As we all know — and often wish we could shout from the rooftops to the general public — not all nail salons are created equally. Not all nail technicians/nail artists/nail stylists/nailists/onychological enhancement specialists are created equally. There's a big difference between a $20 set of nails and a $60 set of nails.
Just like there's a big difference between a car that costs $15,000 and a car that costs $85,000. And there's a big difference between jewelry that costs $100 and jewelry that costs $10,000, jeans that cost $30 and jeans that cost $150, a purse that costs $25 and a purse that cost $1,200 ... and a cup of coffee that cost $1.50 and a cup of coffee that costs $4.45.
There've been thousands of conversations on our forums and articles in our magazines about how to market our services in order to raise awareness of these price-to-quality ratios as they pertain to our industry so that we can lure clients away from cheap nail salons and into the waiting arms of the caring nail techs who are ready to prove that our higher prices really are worth it in the long run.

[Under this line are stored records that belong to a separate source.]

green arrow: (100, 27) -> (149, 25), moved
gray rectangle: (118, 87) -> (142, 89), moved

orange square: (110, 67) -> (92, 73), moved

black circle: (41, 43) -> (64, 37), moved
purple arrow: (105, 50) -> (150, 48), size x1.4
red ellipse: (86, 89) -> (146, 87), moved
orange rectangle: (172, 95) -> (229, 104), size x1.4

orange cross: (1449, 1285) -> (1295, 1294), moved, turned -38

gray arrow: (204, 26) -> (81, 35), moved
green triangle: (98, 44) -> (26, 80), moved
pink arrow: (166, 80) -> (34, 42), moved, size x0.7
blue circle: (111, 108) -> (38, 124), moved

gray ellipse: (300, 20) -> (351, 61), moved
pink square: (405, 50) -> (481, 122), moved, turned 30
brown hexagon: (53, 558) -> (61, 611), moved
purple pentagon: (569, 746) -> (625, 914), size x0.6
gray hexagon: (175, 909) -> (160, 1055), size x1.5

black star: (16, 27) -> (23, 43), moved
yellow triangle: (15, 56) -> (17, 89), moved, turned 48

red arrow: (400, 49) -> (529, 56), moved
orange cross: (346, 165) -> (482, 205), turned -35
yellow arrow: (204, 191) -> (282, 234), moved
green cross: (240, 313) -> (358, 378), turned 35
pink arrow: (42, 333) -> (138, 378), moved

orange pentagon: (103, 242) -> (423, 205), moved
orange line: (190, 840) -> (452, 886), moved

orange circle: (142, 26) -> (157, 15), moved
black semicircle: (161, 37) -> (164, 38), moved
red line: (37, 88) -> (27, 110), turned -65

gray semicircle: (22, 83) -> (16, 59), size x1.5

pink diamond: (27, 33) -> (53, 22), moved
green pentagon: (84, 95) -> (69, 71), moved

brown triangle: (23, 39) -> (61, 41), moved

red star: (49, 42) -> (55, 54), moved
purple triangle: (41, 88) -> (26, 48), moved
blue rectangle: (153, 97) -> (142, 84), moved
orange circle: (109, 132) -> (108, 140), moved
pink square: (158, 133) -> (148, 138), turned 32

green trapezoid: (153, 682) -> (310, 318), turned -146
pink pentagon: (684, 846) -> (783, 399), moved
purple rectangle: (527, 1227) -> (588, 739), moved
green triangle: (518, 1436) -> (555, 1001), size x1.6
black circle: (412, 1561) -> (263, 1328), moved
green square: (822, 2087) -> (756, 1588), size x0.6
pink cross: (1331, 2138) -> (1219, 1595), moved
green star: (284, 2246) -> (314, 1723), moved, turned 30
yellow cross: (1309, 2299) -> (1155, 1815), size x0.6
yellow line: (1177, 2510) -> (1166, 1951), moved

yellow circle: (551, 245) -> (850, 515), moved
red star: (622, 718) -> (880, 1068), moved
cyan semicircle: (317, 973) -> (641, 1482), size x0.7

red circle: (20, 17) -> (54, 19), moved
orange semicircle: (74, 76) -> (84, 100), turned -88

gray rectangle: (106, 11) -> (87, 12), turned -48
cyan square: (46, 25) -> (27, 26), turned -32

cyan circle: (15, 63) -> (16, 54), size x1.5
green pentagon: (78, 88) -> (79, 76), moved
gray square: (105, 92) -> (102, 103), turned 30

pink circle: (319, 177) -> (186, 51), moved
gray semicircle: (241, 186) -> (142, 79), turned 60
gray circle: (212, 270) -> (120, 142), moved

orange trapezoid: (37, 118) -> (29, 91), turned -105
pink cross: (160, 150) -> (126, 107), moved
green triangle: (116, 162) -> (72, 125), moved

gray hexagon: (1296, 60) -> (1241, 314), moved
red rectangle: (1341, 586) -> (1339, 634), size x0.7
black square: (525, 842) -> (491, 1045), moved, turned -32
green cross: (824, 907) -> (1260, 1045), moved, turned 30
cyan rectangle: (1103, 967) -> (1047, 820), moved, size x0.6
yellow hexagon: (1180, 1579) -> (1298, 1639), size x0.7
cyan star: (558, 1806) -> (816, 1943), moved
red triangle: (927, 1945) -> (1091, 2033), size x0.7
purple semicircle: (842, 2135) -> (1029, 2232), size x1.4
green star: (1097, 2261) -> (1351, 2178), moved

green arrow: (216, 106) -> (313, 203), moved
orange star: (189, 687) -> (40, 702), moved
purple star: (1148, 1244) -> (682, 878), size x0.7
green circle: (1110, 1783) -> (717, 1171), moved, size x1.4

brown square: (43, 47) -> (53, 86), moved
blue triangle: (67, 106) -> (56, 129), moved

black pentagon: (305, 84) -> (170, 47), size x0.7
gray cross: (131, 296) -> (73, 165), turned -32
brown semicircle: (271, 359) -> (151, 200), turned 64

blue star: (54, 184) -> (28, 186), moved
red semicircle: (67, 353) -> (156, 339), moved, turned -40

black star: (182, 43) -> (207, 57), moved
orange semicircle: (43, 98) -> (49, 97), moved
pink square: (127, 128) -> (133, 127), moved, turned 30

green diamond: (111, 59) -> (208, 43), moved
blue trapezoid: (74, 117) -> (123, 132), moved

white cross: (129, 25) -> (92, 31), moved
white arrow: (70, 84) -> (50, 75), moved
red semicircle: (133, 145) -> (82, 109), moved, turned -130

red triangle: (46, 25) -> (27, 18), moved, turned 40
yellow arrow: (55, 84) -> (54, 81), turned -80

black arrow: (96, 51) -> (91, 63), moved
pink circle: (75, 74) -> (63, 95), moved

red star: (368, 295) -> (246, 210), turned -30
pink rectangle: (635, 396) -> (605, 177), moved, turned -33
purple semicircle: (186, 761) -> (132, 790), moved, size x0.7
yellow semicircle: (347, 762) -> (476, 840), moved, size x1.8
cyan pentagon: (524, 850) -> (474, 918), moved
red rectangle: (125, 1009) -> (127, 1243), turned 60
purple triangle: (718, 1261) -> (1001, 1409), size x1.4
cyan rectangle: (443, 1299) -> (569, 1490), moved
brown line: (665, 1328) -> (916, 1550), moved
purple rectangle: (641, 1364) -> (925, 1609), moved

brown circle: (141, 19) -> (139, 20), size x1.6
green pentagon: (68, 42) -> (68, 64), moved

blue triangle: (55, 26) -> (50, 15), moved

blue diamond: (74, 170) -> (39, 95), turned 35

Yet, from the same mouths, almost in the same breath, I also hear my breathren talking about choosing lesser brands of all manner of products from their nail art to their lattes with much of their reasoning based on price.
Sometimes I'm right there with ya. I'm not going to pay the same price for ¼-oz. of glitter when I can get ½-oz. for the same price. There are plenty of instances where I've been able to find products of similar quality at significantly different prices — in which case, I'm all about the savings. And then there are the times when I honestly cannot detect a difference in quality... and if that's the case, why would I choose the more expensive product?
Which is what wrinkles my brow as more and more people in my circle swear off Starbucks in favor of...ummm, well you know what you're drinking.
It boggles my mind that so many people claim that they honestly can't tell the difference between the coffee mega-brand's product and the fast food mega-brand's offerings. Really? You think it's just as good?
Not me. I keep finding the money for the more expensive stuff — because I honestly think there's a huge difference and the quality is worth the extra cost to me.
Which got me to thinking about all those conversations about convincing the target market for our products and services that there's a good reason to pay the higher price. But here we are, not practicing that same thinking in our own consumer habits.
A lot of people really can't tell the difference between an exquisitely sculpted set of pink-and-whites and a clear overlay on top of poorly fitted white tips. And that truth is terrifying, humiliating, and devastating to those of us who put our heart and soul into our work and charge accordingly.
Somewhere in Seattle there is a heartbroken barista with mediocre nails talking about how she just can't understand why people would drink inferior coffee just because it's cheaper. (Of course, she doesn't actually work at Starbucks because they won't let you have your nails done. But that's beside the point.)
How many nail techs are ordering their coffee while wearing exquisitely sculpted pink-and-whites and wondering why anyone would wear inferior nails just because they're cheaper?